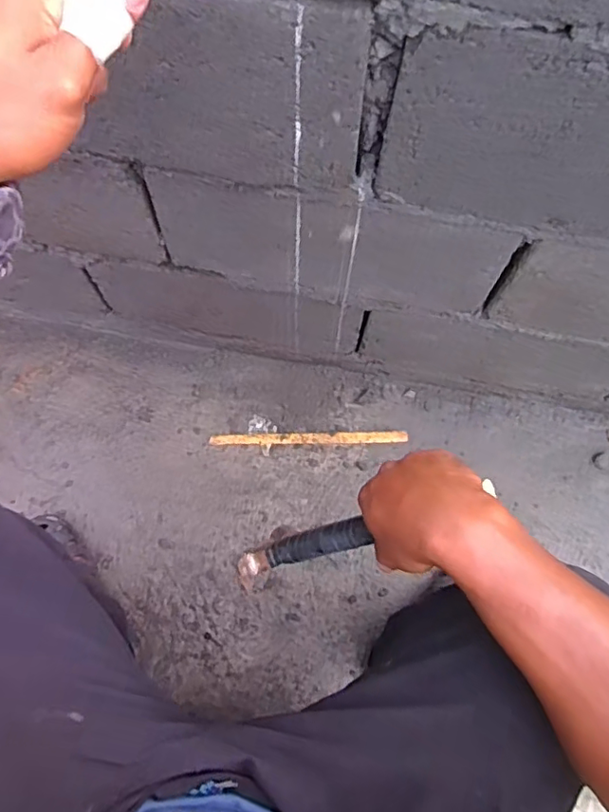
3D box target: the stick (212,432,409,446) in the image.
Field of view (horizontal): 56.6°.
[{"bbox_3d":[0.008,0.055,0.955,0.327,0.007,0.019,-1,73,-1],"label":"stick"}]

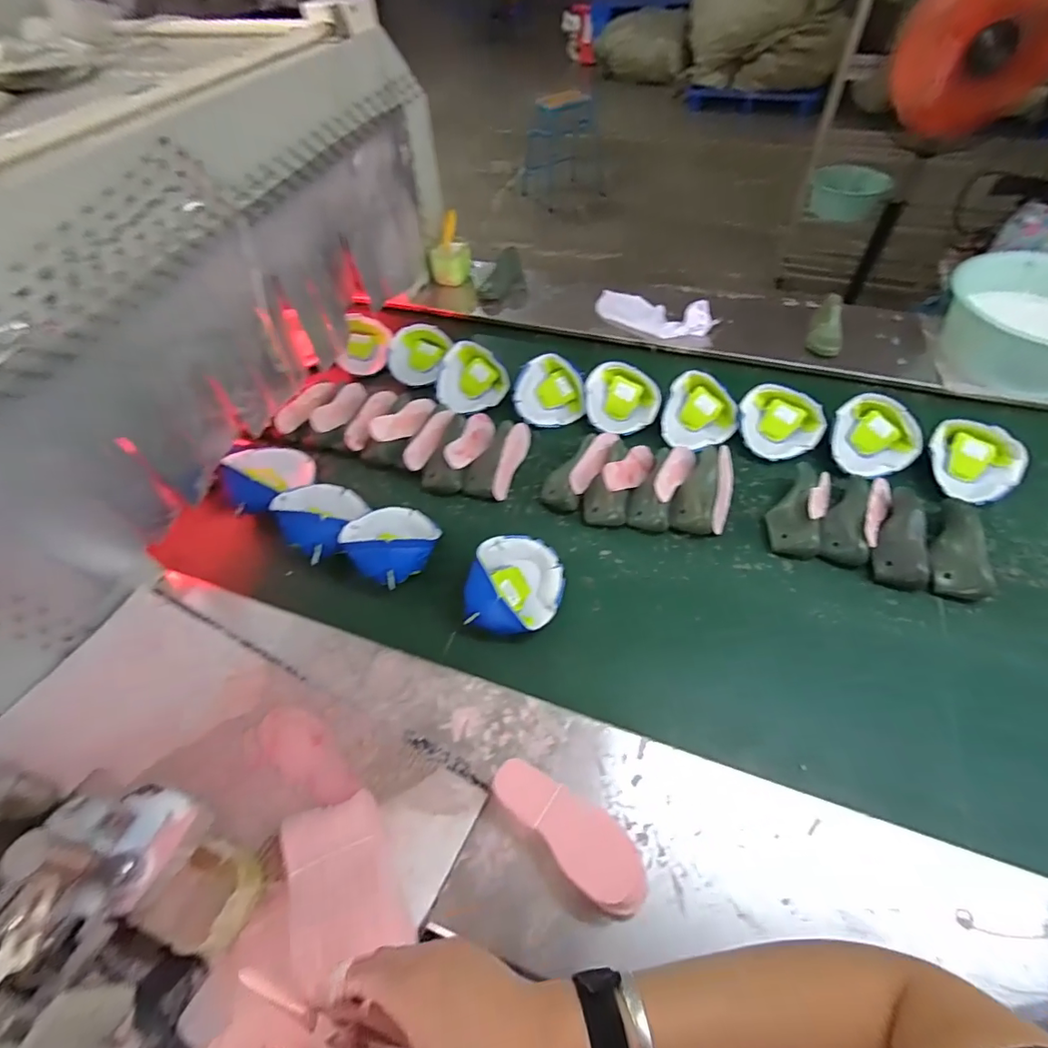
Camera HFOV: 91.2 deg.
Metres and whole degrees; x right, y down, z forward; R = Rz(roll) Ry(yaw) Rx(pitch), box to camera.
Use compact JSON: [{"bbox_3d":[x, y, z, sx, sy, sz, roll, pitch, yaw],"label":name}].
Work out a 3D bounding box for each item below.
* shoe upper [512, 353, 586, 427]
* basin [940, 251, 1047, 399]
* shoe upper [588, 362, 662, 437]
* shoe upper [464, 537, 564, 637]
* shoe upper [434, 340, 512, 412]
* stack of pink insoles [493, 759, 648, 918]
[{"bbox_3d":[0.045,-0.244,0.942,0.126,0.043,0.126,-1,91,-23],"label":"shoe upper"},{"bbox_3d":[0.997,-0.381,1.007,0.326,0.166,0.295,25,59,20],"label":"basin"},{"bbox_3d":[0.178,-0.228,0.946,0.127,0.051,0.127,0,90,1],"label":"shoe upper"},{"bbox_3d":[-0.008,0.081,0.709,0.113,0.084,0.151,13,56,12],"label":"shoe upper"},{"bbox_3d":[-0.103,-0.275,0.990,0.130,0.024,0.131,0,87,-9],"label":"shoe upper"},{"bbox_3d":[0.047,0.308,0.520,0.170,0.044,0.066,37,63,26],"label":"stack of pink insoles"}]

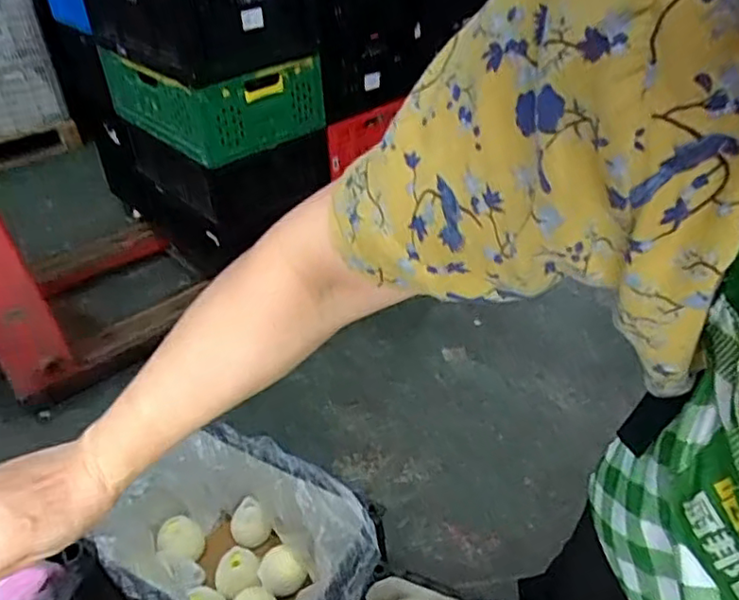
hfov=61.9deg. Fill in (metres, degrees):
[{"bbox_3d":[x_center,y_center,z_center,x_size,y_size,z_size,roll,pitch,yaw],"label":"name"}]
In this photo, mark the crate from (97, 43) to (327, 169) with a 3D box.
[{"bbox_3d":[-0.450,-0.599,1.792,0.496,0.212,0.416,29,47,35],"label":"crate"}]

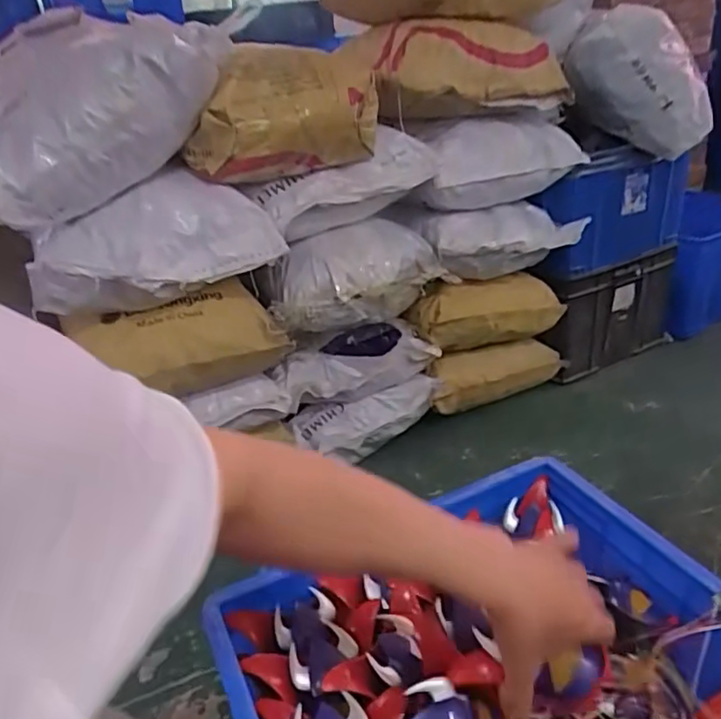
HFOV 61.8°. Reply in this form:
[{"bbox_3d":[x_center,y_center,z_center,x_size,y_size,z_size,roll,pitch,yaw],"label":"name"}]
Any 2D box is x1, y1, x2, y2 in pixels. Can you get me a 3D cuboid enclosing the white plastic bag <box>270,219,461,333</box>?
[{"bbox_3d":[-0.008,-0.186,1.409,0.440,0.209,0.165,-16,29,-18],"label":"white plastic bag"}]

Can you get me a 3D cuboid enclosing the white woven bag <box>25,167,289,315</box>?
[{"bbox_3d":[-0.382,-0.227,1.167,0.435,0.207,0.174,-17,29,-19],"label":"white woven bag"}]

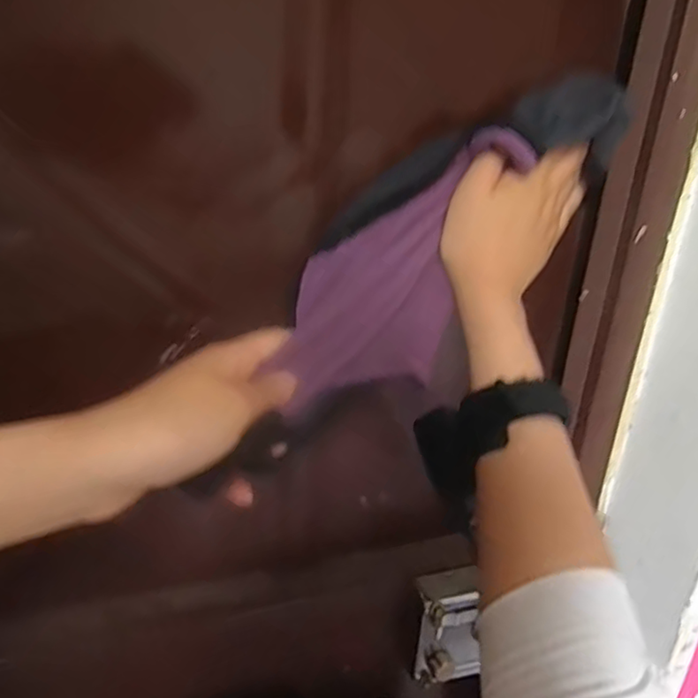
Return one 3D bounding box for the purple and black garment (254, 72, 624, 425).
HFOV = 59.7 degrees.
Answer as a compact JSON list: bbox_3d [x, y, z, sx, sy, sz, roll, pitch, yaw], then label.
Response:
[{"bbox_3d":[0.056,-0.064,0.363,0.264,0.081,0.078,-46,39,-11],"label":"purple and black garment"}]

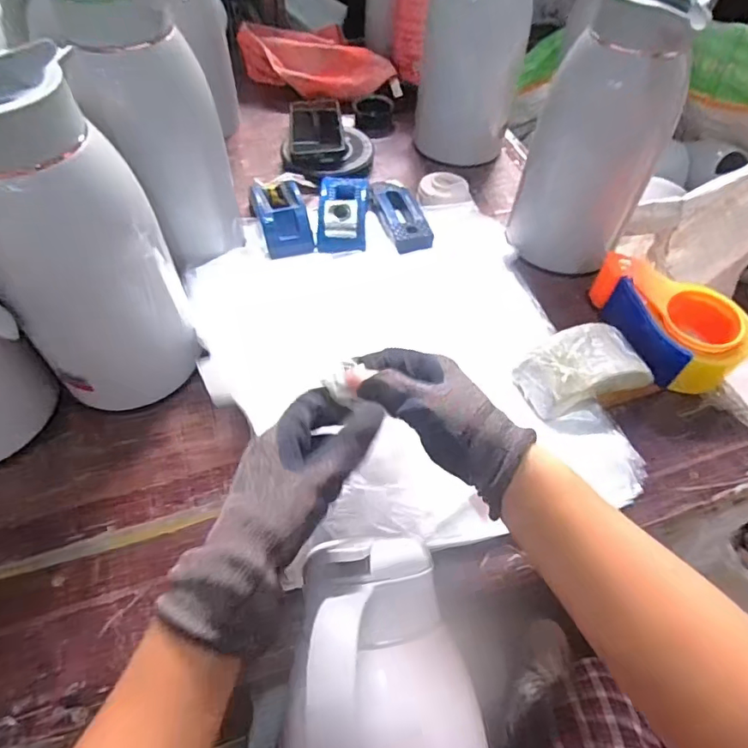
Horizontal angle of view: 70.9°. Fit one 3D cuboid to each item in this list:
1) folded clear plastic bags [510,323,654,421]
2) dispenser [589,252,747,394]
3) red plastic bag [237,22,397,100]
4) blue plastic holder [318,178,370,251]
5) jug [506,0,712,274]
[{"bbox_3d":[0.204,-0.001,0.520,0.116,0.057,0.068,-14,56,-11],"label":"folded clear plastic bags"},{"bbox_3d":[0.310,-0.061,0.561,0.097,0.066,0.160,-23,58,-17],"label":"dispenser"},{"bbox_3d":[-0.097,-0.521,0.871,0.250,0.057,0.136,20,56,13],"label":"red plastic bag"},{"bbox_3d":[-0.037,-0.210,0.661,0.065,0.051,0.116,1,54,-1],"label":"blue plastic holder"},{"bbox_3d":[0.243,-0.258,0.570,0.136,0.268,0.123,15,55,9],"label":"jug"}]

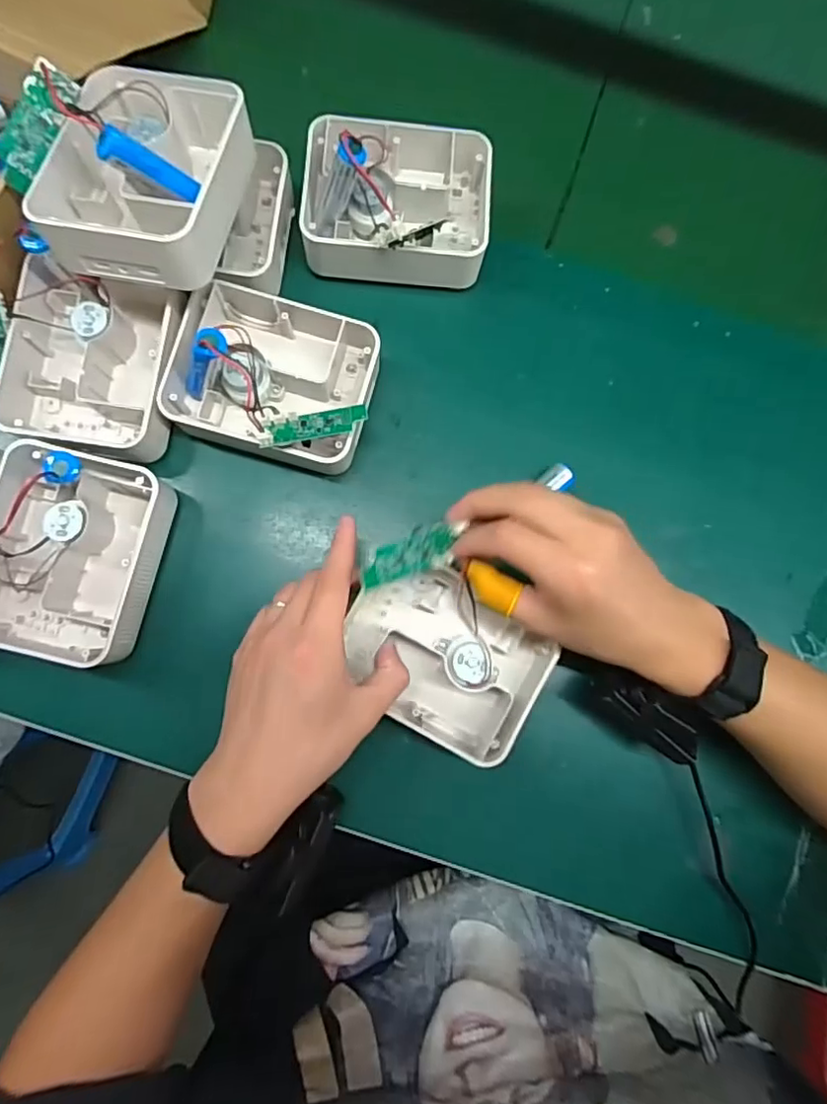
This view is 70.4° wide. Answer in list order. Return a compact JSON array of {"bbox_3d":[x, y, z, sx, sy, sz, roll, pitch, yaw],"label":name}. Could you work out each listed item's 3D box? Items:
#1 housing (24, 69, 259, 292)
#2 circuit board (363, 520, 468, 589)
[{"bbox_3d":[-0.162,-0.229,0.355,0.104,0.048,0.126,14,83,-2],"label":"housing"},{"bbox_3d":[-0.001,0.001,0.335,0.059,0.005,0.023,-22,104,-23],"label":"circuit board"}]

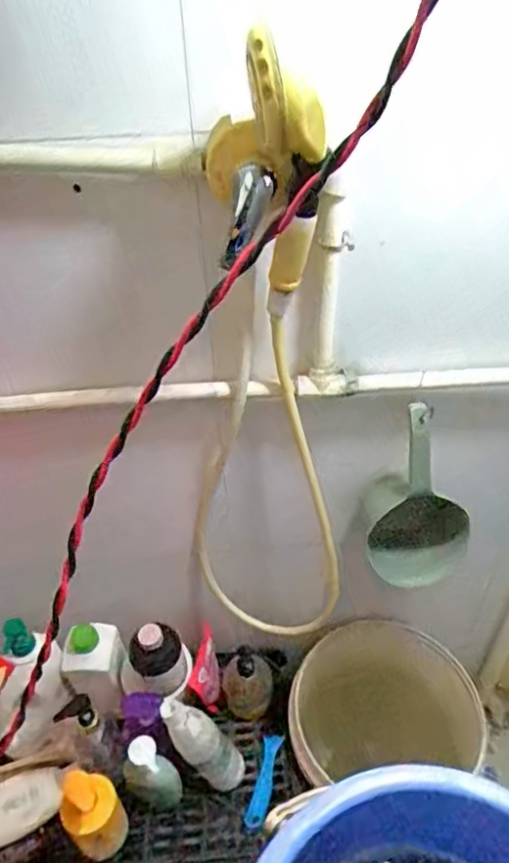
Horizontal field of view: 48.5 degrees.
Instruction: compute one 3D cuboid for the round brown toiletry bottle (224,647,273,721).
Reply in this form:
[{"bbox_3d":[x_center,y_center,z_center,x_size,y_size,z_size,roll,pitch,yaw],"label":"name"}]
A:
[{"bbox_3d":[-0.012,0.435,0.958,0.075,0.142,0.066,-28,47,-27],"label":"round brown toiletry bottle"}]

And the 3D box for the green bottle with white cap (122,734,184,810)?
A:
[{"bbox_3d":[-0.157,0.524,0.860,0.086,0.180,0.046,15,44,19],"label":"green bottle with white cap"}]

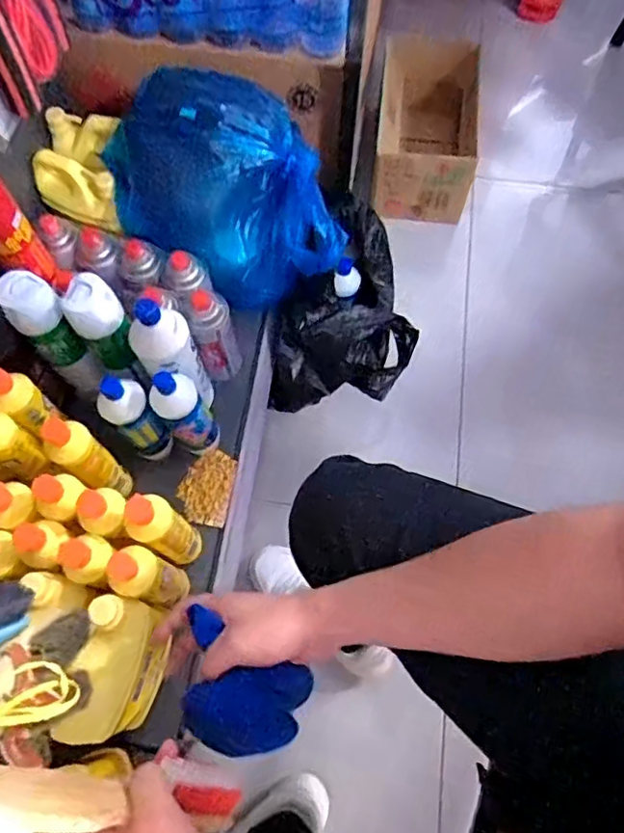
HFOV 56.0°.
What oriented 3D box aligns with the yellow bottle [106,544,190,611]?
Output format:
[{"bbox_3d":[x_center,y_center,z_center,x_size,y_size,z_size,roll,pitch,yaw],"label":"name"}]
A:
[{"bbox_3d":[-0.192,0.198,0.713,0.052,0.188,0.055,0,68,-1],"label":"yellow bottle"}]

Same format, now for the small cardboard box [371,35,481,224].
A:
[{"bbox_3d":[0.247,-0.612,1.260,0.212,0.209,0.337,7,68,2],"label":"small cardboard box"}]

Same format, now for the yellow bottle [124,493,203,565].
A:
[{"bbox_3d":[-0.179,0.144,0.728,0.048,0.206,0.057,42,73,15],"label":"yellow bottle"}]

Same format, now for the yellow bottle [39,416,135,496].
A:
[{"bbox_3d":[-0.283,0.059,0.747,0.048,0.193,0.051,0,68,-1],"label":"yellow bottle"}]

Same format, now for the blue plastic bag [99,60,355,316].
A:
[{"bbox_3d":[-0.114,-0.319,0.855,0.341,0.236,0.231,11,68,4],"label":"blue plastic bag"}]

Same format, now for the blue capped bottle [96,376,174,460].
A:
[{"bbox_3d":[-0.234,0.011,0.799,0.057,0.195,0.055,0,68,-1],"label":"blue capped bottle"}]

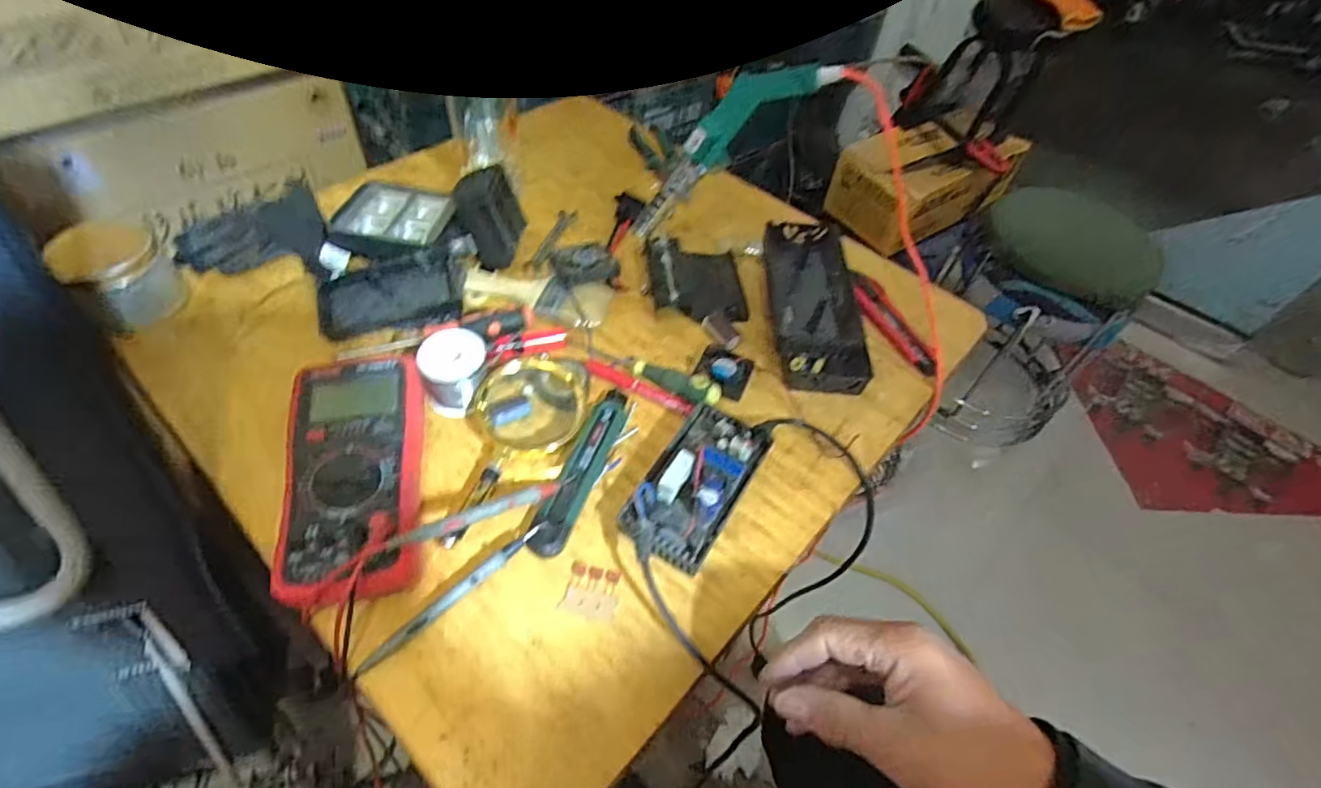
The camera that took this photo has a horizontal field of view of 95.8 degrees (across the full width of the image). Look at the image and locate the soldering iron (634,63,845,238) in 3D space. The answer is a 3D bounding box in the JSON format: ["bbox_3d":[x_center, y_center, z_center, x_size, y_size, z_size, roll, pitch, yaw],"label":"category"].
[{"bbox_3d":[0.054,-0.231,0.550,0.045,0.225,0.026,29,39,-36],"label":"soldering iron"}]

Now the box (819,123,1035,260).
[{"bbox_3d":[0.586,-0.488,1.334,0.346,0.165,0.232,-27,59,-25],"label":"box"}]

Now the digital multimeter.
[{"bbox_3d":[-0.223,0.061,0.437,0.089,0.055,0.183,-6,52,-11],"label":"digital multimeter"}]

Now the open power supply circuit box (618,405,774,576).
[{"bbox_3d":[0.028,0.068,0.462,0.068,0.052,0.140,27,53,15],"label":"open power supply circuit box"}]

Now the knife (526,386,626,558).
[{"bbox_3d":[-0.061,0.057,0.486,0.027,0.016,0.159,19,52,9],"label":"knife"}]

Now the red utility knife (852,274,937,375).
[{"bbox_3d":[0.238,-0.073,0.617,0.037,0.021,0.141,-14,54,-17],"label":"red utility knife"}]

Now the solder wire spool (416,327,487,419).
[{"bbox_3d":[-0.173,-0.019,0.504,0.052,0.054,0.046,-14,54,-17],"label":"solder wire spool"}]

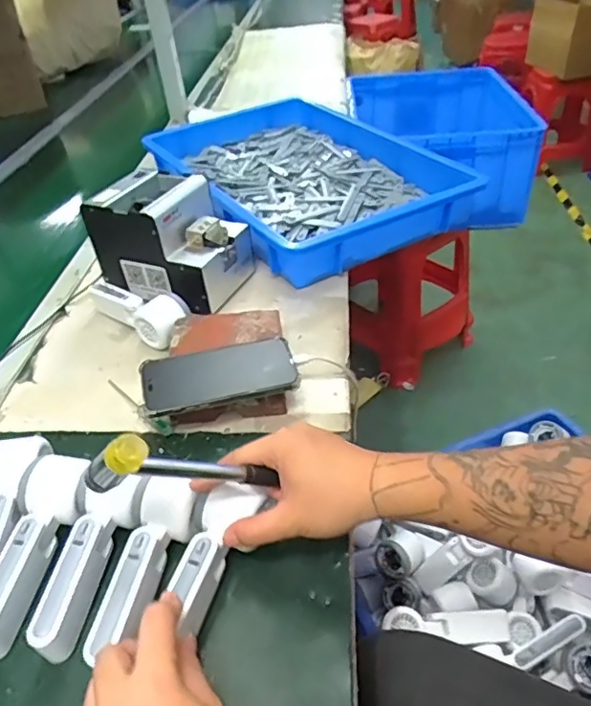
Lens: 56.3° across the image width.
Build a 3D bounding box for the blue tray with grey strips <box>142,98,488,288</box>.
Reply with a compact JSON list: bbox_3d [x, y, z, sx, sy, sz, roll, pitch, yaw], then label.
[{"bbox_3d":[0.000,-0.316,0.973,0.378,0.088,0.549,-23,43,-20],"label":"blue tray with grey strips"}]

__TASK REQUIREMENTS__:
Reproduce the records above exactly, starting with the line that contains "Build a 3D bounding" and ending with the last line.

__RESULT FOR THIS EXERCISE__:
Build a 3D bounding box for the blue tray with grey strips <box>142,98,488,288</box>.
Reply with a compact JSON list: bbox_3d [x, y, z, sx, sy, sz, roll, pitch, yaw], then label.
[{"bbox_3d":[0.000,-0.316,0.973,0.378,0.088,0.549,-23,43,-20],"label":"blue tray with grey strips"}]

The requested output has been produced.